━━━━━ Data listing

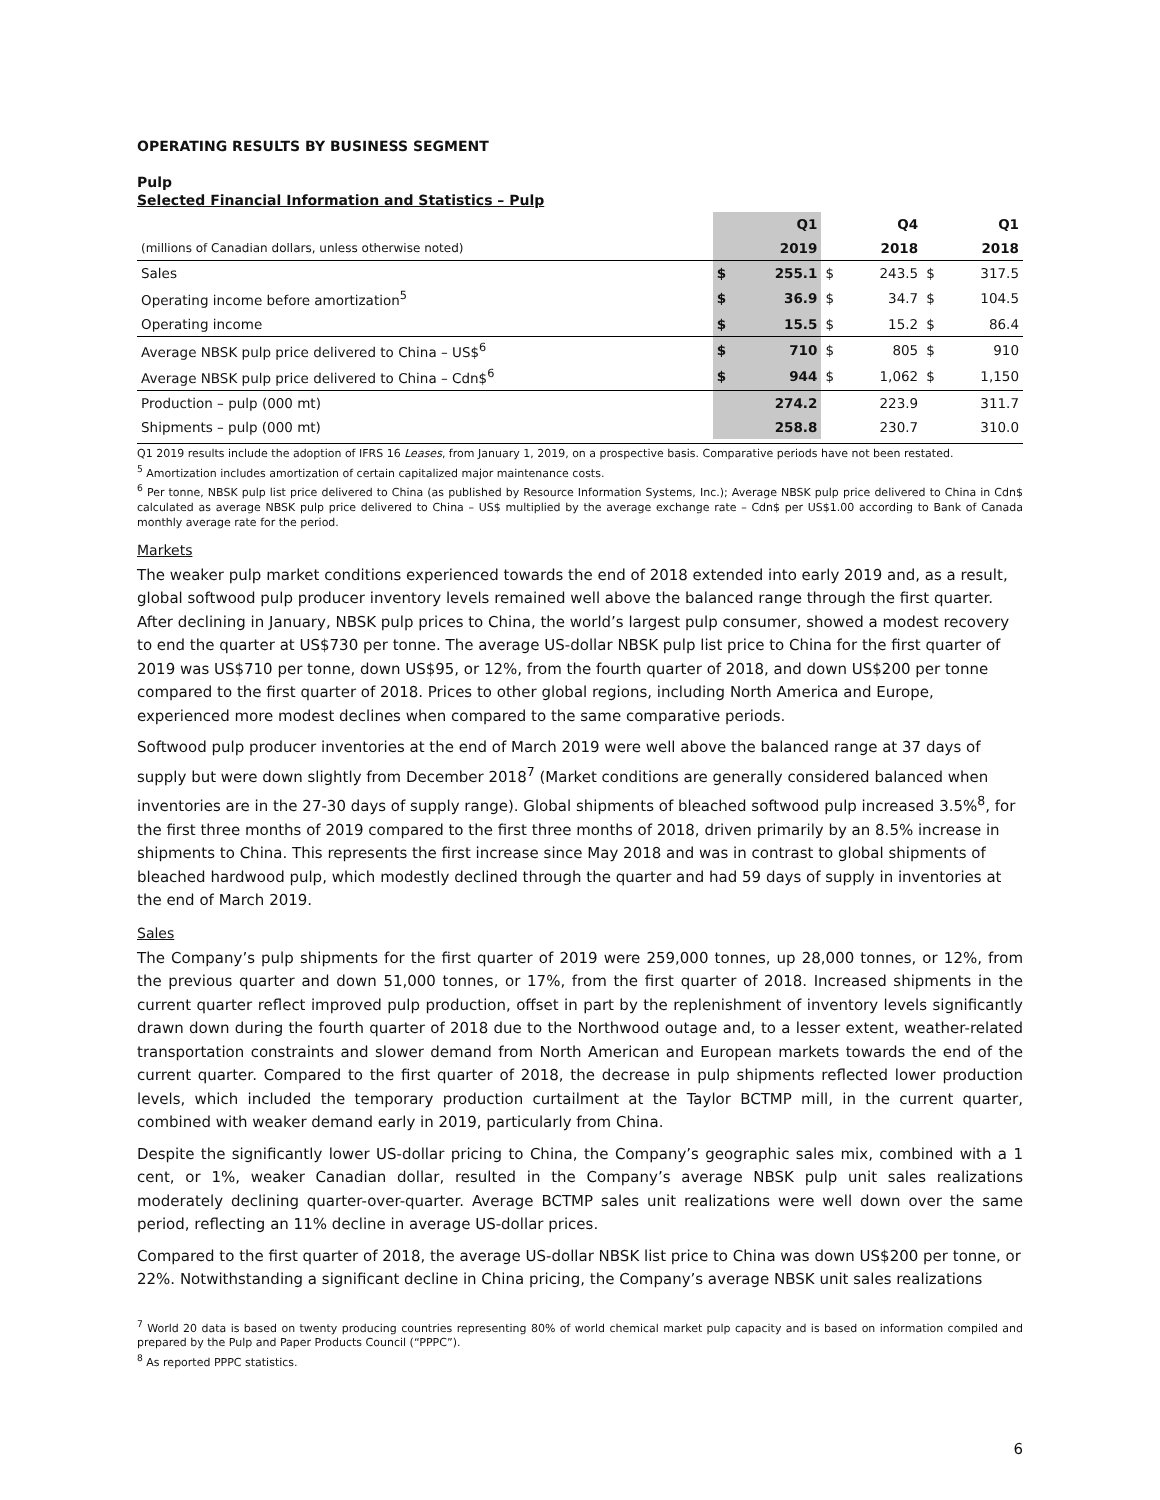OPERATING RESULTS BY BUSINESS SEGMENT
Pulp
Selected Financial Information and Statistics – Pulp
| | | Q1 | | Q4 | | Q1 |
| (millions of Canadian dollars, unless otherwise noted) | | 2019 | | 2018 | | 2018 |
| Sales | $ | 255.1 | $ | 243.5 | $ | 317.5 |
| Operating income before amortization<sup>5</sup> | $ | 36.9 | $ | 34.7 | $ | 104.5 |
| Operating income | $ | 15.5 | $ | 15.2 | $ | 86.4 |
| Average NBSK pulp price delivered to China – US$<sup>6</sup> | $ | 710 | $ | 805 | $ | 910 |
| Average NBSK pulp price delivered to China – Cdn$<sup>6</sup> | $ | 944 | $ | 1,062 | $ | 1,150 |
| Production – pulp (000 mt) | | 274.2 | | 223.9 | | 311.7 |
| Shipments – pulp (000 mt) | | 258.8 | | 230.7 | | 310.0 |
Q1 2019 results include the adoption of IFRS 16 Leases, from January 1, 2019, on a prospective basis. Comparative periods have not been restated.
<sup>5</sup> Amortization includes amortization of certain capitalized major maintenance costs.
<sup>6</sup> Per tonne, NBSK pulp list price delivered to China (as published by Resource Information Systems, Inc.); Average NBSK pulp price delivered to China in Cdn$ calculated as average NBSK pulp price delivered to China – US$ multiplied by the average exchange rate – Cdn$ per US$1.00 according to Bank of Canada monthly average rate for the period.
Markets
The weaker pulp market conditions experienced towards the end of 2018 extended into early 2019 and, as a result, global softwood pulp producer inventory levels remained well above the balanced range through the first quarter. After declining in January, NBSK pulp prices to China, the world’s largest pulp consumer, showed a modest recovery to end the quarter at US$730 per tonne. The average US-dollar NBSK pulp list price to China for the first quarter of 2019 was US$710 per tonne, down US$95, or 12%, from the fourth quarter of 2018, and down US$200 per tonne compared to the first quarter of 2018. Prices to other global regions, including North America and Europe, experienced more modest declines when compared to the same comparative periods.
Softwood pulp producer inventories at the end of March 2019 were well above the balanced range at 37 days of supply but were down slightly from December 2018<sup>7</sup> (Market conditions are generally considered balanced when inventories are in the 27-30 days of supply range). Global shipments of bleached softwood pulp increased 3.5%<sup>8</sup>, for the first three months of 2019 compared to the first three months of 2018, driven primarily by an 8.5% increase in shipments to China. This represents the first increase since May 2018 and was in contrast to global shipments of bleached hardwood pulp, which modestly declined through the quarter and had 59 days of supply in inventories at the end of March 2019.
Sales
The Company’s pulp shipments for the first quarter of 2019 were 259,000 tonnes, up 28,000 tonnes, or 12%, from the previous quarter and down 51,000 tonnes, or 17%, from the first quarter of 2018. Increased shipments in the current quarter reflect improved pulp production, offset in part by the replenishment of inventory levels significantly drawn down during the fourth quarter of 2018 due to the Northwood outage and, to a lesser extent, weather-related transportation constraints and slower demand from North American and European markets towards the end of the current quarter. Compared to the first quarter of 2018, the decrease in pulp shipments reflected lower production levels, which included the temporary production curtailment at the Taylor BCTMP mill, in the current quarter, combined with weaker demand early in 2019, particularly from China.
Despite the significantly lower US-dollar pricing to China, the Company’s geographic sales mix, combined with a 1 cent, or 1%, weaker Canadian dollar, resulted in the Company’s average NBSK pulp unit sales realizations moderately declining quarter-over-quarter. Average BCTMP sales unit realizations were well down over the same period, reflecting an 11% decline in average US-dollar prices.
Compared to the first quarter of 2018, the average US-dollar NBSK list price to China was down US$200 per tonne, or 22%. Notwithstanding a significant decline in China pricing, the Company’s average NBSK unit sales realizations
<sup>7</sup> World 20 data is based on twenty producing countries representing 80% of world chemical market pulp capacity and is based on information compiled and prepared by the Pulp and Paper Products Council (“PPPC”).
<sup>8</sup> As reported PPPC statistics.
6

━━━━━━━━━━

[Required action]:
Where pictures appear, skip them and transcribe all other material word for word.

[Solution]:
OPERATING RESULTS BY BUSINESS SEGMENT
Pulp
Selected Financial Information and Statistics – Pulp
| | | Q1 | | Q4 | | Q1 |
| (millions of Canadian dollars, unless otherwise noted) | | 2019 | | 2018 | | 2018 |
| Sales | $ | 255.1 | $ | 243.5 | $ | 317.5 |
| Operating income before amortization<sup>5</sup> | $ | 36.9 | $ | 34.7 | $ | 104.5 |
| Operating income | $ | 15.5 | $ | 15.2 | $ | 86.4 |
| Average NBSK pulp price delivered to China – US$<sup>6</sup> | $ | 710 | $ | 805 | $ | 910 |
| Average NBSK pulp price delivered to China – Cdn$<sup>6</sup> | $ | 944 | $ | 1,062 | $ | 1,150 |
| Production – pulp (000 mt) | | 274.2 | | 223.9 | | 311.7 |
| Shipments – pulp (000 mt) | | 258.8 | | 230.7 | | 310.0 |
Q1 2019 results include the adoption of IFRS 16 Leases, from January 1, 2019, on a prospective basis. Comparative periods have not been restated.
<sup>5</sup> Amortization includes amortization of certain capitalized major maintenance costs.
<sup>6</sup> Per tonne, NBSK pulp list price delivered to China (as published by Resource Information Systems, Inc.); Average NBSK pulp price delivered to China in Cdn$ calculated as average NBSK pulp price delivered to China – US$ multiplied by the average exchange rate – Cdn$ per US$1.00 according to Bank of Canada monthly average rate for the period.
Markets
The weaker pulp market conditions experienced towards the end of 2018 extended into early 2019 and, as a result, global softwood pulp producer inventory levels remained well above the balanced range through the first quarter. After declining in January, NBSK pulp prices to China, the world’s largest pulp consumer, showed a modest recovery to end the quarter at US$730 per tonne. The average US-dollar NBSK pulp list price to China for the first quarter of 2019 was US$710 per tonne, down US$95, or 12%, from the fourth quarter of 2018, and down US$200 per tonne compared to the first quarter of 2018. Prices to other global regions, including North America and Europe, experienced more modest declines when compared to the same comparative periods.
Softwood pulp producer inventories at the end of March 2019 were well above the balanced range at 37 days of supply but were down slightly from December 2018<sup>7</sup> (Market conditions are generally considered balanced when inventories are in the 27-30 days of supply range). Global shipments of bleached softwood pulp increased 3.5%<sup>8</sup>, for the first three months of 2019 compared to the first three months of 2018, driven primarily by an 8.5% increase in shipments to China. This represents the first increase since May 2018 and was in contrast to global shipments of bleached hardwood pulp, which modestly declined through the quarter and had 59 days of supply in inventories at the end of March 2019.
Sales
The Company’s pulp shipments for the first quarter of 2019 were 259,000 tonnes, up 28,000 tonnes, or 12%, from the previous quarter and down 51,000 tonnes, or 17%, from the first quarter of 2018. Increased shipments in the current quarter reflect improved pulp production, offset in part by the replenishment of inventory levels significantly drawn down during the fourth quarter of 2018 due to the Northwood outage and, to a lesser extent, weather-related transportation constraints and slower demand from North American and European markets towards the end of the current quarter. Compared to the first quarter of 2018, the decrease in pulp shipments reflected lower production levels, which included the temporary production curtailment at the Taylor BCTMP mill, in the current quarter, combined with weaker demand early in 2019, particularly from China.
Despite the significantly lower US-dollar pricing to China, the Company’s geographic sales mix, combined with a 1 cent, or 1%, weaker Canadian dollar, resulted in the Company’s average NBSK pulp unit sales realizations moderately declining quarter-over-quarter. Average BCTMP sales unit realizations were well down over the same period, reflecting an 11% decline in average US-dollar prices.
Compared to the first quarter of 2018, the average US-dollar NBSK list price to China was down US$200 per tonne, or 22%. Notwithstanding a significant decline in China pricing, the Company’s average NBSK unit sales realizations
<sup>7</sup> World 20 data is based on twenty producing countries representing 80% of world chemical market pulp capacity and is based on information compiled and prepared by the Pulp and Paper Products Council (“PPPC”).
<sup>8</sup> As reported PPPC statistics.
6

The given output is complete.